Recordando ausencias
A la muerte de mi madre, revisando el trastero, encontré una caja repleta de objetos de mi infancia que se habían quedado en la casa donde nací y que alguna de mis hermanas había guardado cuidadosamente. Entre ellos encontré una foto de familia en el patio lleno de flores que mi abuela cuidaba con esmero, de aquel lugar guardo los primeros recuerdos de mi infancia.
Mis tíos estaban confeccionando una cruz de madera que acompañaría al féretro de mi hermana muerta al nacer.
Años más tarde, recordando ese momento en familia mi madre me confesó que cuando supo que estaba embarazada para mí, su séptimo hijo, no sabía cómo comunicárselo a mi padre. Este al saberlo le dijo que eso era lo que él deseaba, un retoño para la vejez. Ante esta respuesta, que ahora se me antoja irresponsable, tengo que reconocer, que me ayudó durante los momentos difíciles de mi infancia a mantener mi autoestima y seguridad. Me sentía un hijo querido.

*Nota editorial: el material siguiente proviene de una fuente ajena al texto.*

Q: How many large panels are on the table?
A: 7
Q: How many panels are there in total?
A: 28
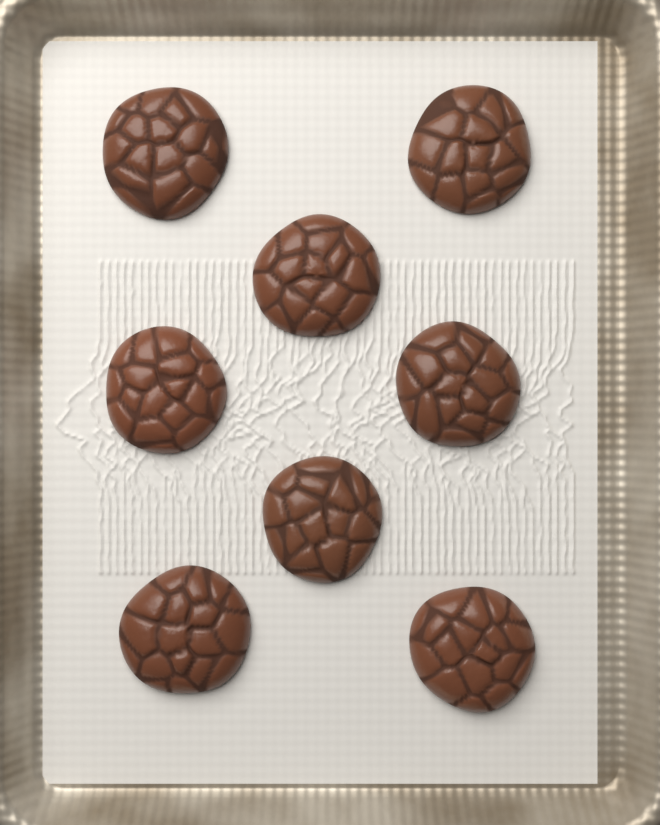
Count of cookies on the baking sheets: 8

Fruto de aquel recuerdo y el de mi abuela llorando en aquel patio al enterarse de la muerte de su esposo, me inspiraron estas líneas:
—¿Mamá? ¿Por qué llora abuelita?
—Porque el abuelo murió.
—¿Tan solo por eso?
¿Morir no era ir a un mundo mejor?
Esa misma semana otra mano me despertó, me dejó con mis tíos en silencio. Fabricaban una cruz de madera atando las tiras con una cuerda.
—¿Por qué no usan clavos?
—Jesús fue clavado, y por eso los clavos son malos.
Trajeron una cajita blanca acolchada, pero por más que insistí, no me dejaron jugar con ella.
Al poco tiempo mi hermana partió,
con su pequeña caja blanca,
la cruz de madera,
y su diminuto cuerpo de desconocido aspecto.
Aquella noche, al llegar a casa, decidimos tener a nuestra segunda hija. Un año más tarde nacía Sara.